Collected data
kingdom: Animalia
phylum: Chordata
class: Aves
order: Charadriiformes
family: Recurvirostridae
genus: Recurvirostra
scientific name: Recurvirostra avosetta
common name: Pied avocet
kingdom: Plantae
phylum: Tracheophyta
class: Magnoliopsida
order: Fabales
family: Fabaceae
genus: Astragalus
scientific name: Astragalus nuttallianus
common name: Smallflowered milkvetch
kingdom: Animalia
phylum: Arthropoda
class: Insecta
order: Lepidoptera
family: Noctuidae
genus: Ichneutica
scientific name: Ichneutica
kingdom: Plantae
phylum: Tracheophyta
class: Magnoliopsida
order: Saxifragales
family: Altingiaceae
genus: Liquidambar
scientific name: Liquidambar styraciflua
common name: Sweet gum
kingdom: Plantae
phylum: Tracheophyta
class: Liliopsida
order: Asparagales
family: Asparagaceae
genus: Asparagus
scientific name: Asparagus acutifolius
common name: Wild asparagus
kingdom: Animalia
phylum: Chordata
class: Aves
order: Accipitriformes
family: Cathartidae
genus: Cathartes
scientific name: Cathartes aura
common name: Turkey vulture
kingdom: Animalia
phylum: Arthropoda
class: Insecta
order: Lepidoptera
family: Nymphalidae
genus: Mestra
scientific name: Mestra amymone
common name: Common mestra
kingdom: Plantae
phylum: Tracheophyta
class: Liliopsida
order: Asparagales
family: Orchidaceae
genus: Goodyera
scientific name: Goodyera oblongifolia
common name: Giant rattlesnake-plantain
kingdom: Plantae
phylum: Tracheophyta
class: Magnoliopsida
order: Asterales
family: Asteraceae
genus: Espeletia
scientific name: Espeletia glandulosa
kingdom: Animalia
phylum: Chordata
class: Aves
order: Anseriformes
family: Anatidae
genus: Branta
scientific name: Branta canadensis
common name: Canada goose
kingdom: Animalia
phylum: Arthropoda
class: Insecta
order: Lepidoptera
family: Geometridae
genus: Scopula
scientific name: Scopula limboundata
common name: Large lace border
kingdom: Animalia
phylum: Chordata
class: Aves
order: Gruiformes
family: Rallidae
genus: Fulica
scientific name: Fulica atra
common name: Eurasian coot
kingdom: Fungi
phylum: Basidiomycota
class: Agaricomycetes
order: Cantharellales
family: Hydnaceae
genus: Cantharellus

* The request *
Put every item above into a two-column CSV with the headers "field" and "value". Give one row per item, with the item's text and its answer each in a single quoted field and any line breaks replaced by spaces.

* Final result *
field,value
"kingdom:","Animalia"
"phylum:","Chordata"
"class:","Aves"
"order:","Charadriiformes"
"family:","Recurvirostridae"
"genus:","Recurvirostra"
"scientific name:","Recurvirostra avosetta"
"common name:","Pied avocet"
"kingdom:","Plantae"
"phylum:","Tracheophyta"
"class:","Magnoliopsida"
"order:","Fabales"
"family:","Fabaceae"
"genus:","Astragalus"
"scientific name:","Astragalus nuttallianus"
"common name:","Smallflowered milkvetch"
"kingdom:","Animalia"
"phylum:","Arthropoda"
"class:","Insecta"
"order:","Lepidoptera"
"family:","Noctuidae"
"genus:","Ichneutica"
"scientific name:","Ichneutica"
"kingdom:","Plantae"
"phylum:","Tracheophyta"
"class:","Magnoliopsida"
"order:","Saxifragales"
"family:","Altingiaceae"
"genus:","Liquidambar"
"scientific name:","Liquidambar styraciflua"
"common name:","Sweet gum"
"kingdom:","Plantae"
"phylum:","Tracheophyta"
"class:","Liliopsida"
"order:","Asparagales"
"family:","Asparagaceae"
"genus:","Asparagus"
"scientific name:","Asparagus acutifolius"
"common name:","Wild asparagus"
"kingdom:","Animalia"
"phylum:","Chordata"
"class:","Aves"
"order:","Accipitriformes"
"family:","Cathartidae"
"genus:","Cathartes"
"scientific name:","Cathartes aura"
"common name:","Turkey vulture"
"kingdom:","Animalia"
"phylum:","Arthropoda"
"class:","Insecta"
"order:","Lepidoptera"
"family:","Nymphalidae"
"genus:","Mestra"
"scientific name:","Mestra amymone"
"common name:","Common mestra"
"kingdom:","Plantae"
"phylum:","Tracheophyta"
"class:","Liliopsida"
"order:","Asparagales"
"family:","Orchidaceae"
"genus:","Goodyera"
"scientific name:","Goodyera oblongifolia"
"common name:","Giant rattlesnake-plantain"
"kingdom:","Plantae"
"phylum:","Tracheophyta"
"class:","Magnoliopsida"
"order:","Asterales"
"family:","Asteraceae"
"genus:","Espeletia"
"scientific name:","Espeletia glandulosa"
"kingdom:","Animalia"
"phylum:","Chordata"
"class:","Aves"
"order:","Anseriformes"
"family:","Anatidae"
"genus:","Branta"
"scientific name:","Branta canadensis"
"common name:","Canada goose"
"kingdom:","Animalia"
"phylum:","Arthropoda"
"class:","Insecta"
"order:","Lepidoptera"
"family:","Geometridae"
"genus:","Scopula"
"scientific name:","Scopula limboundata"
"common name:","Large lace border"
"kingdom:","Animalia"
"phylum:","Chordata"
"class:","Aves"
"order:","Gruiformes"
"family:","Rallidae"
"genus:","Fulica"
"scientific name:","Fulica atra"
"common name:","Eurasian coot"
"kingdom:","Fungi"
"phylum:","Basidiomycota"
"class:","Agaricomycetes"
"order:","Cantharellales"
"family:","Hydnaceae"
"genus:","Cantharellus"